What is being asked:
Set down exactly, from the records below, the line with "(448, 460) none -> (268, 495) //" through the line with "(301, 500) none -> (368, 586) //", and nothing else.

(Before-and-after change records)
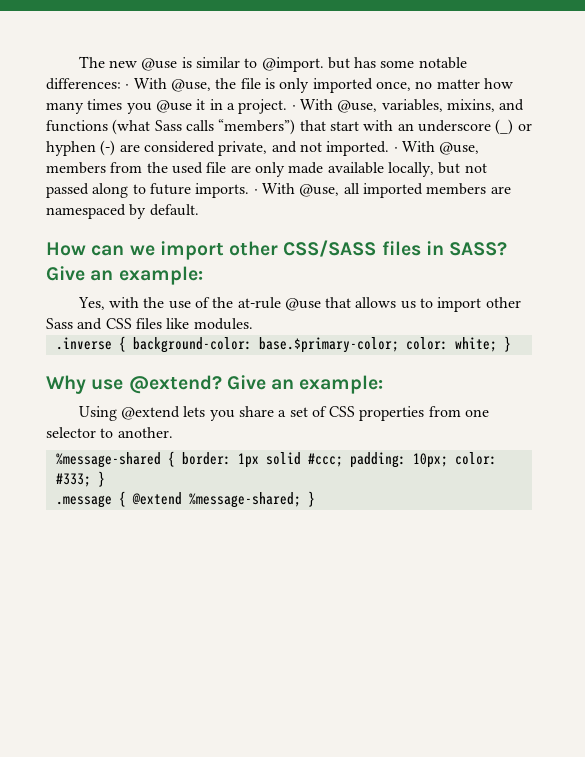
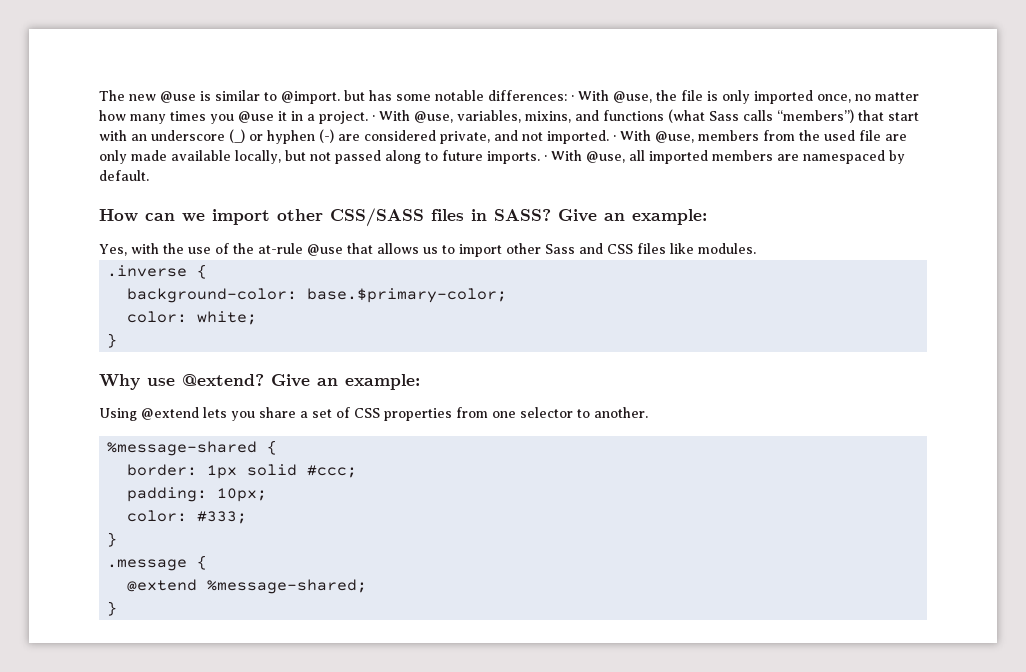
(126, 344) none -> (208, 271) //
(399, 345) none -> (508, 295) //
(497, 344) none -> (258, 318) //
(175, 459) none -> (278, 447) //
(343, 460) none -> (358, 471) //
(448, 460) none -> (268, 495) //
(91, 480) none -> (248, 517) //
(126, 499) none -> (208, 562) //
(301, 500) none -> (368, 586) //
...
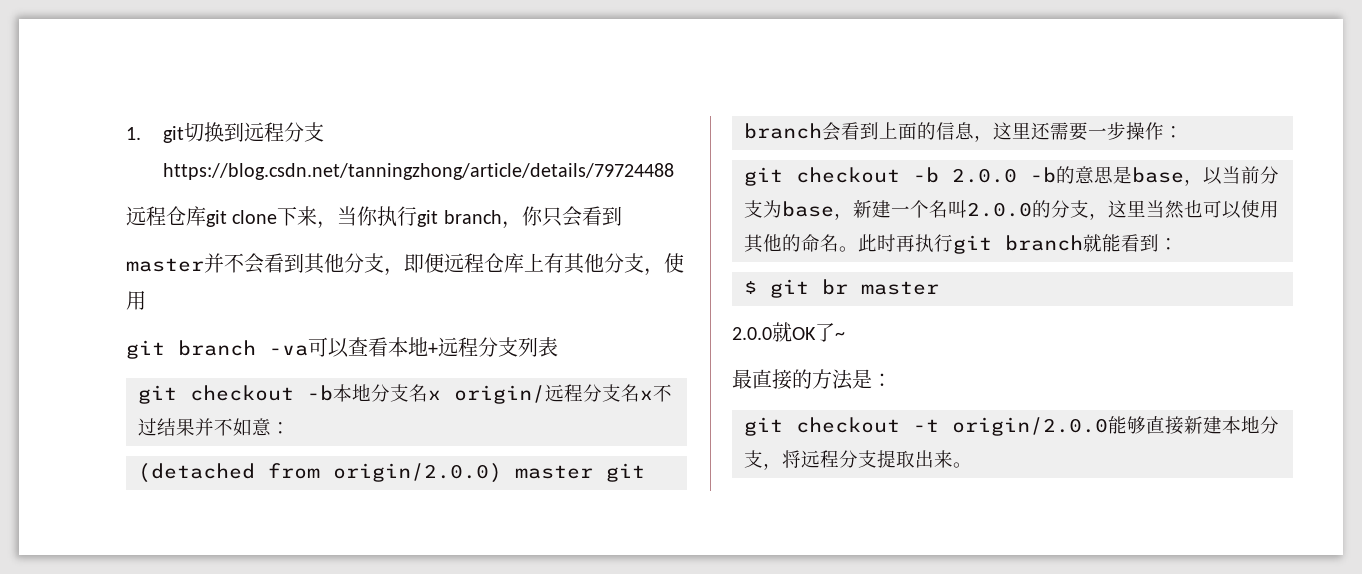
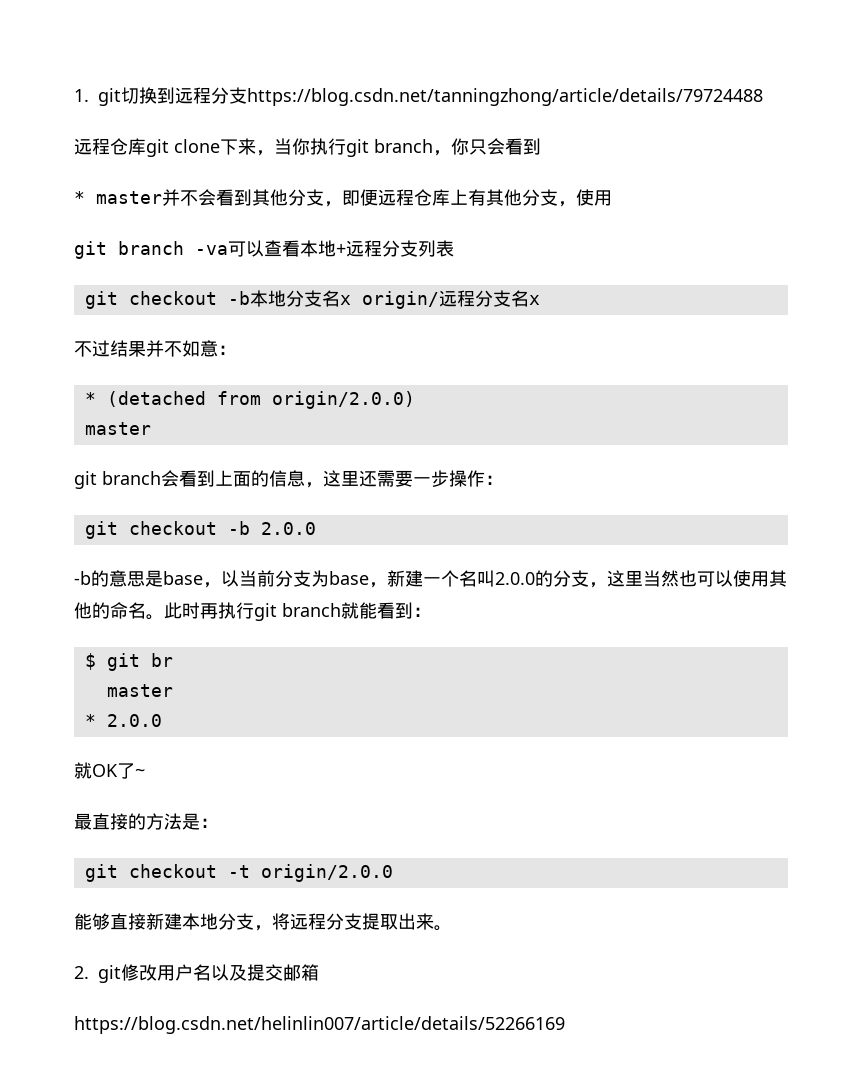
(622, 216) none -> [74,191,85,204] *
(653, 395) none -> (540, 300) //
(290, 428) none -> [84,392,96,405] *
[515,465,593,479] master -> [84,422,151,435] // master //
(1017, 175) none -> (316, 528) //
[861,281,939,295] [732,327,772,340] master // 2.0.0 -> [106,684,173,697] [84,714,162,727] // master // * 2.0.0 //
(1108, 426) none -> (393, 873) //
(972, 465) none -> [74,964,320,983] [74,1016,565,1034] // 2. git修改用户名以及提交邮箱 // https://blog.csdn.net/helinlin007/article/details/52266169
...
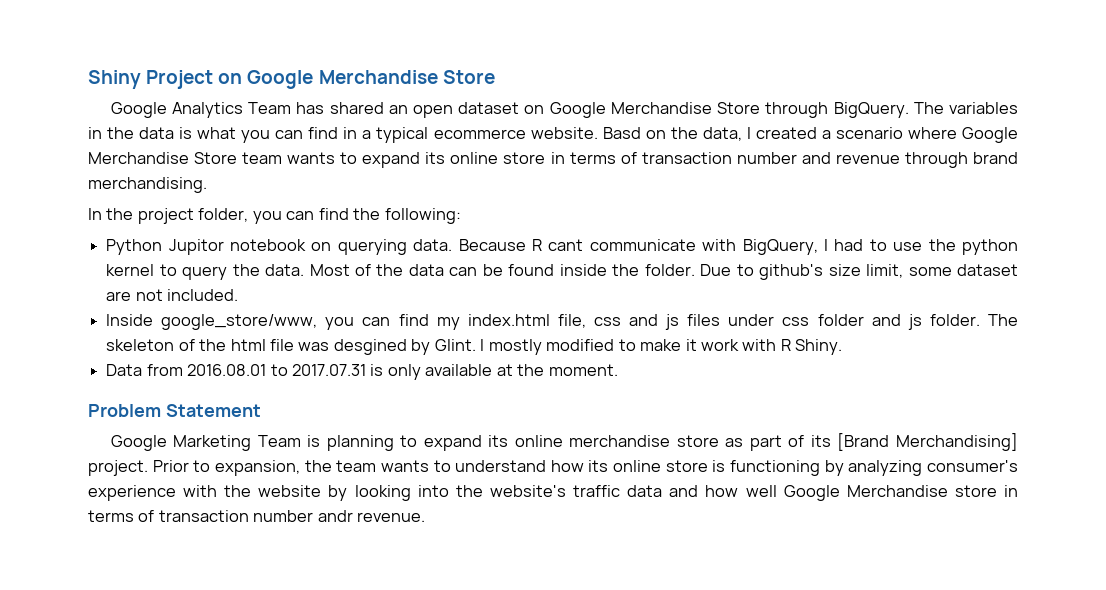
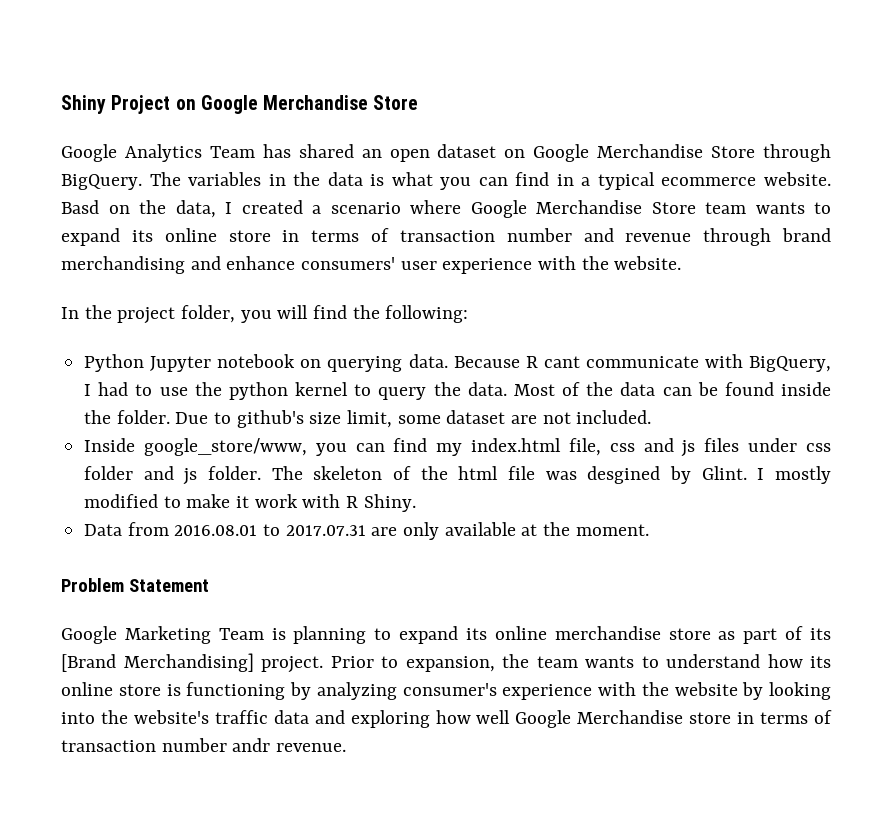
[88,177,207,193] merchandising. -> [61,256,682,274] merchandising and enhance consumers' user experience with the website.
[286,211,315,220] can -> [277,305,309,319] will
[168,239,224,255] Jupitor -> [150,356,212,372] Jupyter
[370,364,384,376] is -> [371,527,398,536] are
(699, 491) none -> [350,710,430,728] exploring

Answer area:
(448, 460) none -> (268, 495) //
(91, 480) none -> (248, 517) //
(126, 499) none -> (208, 562) //
(301, 500) none -> (368, 586) //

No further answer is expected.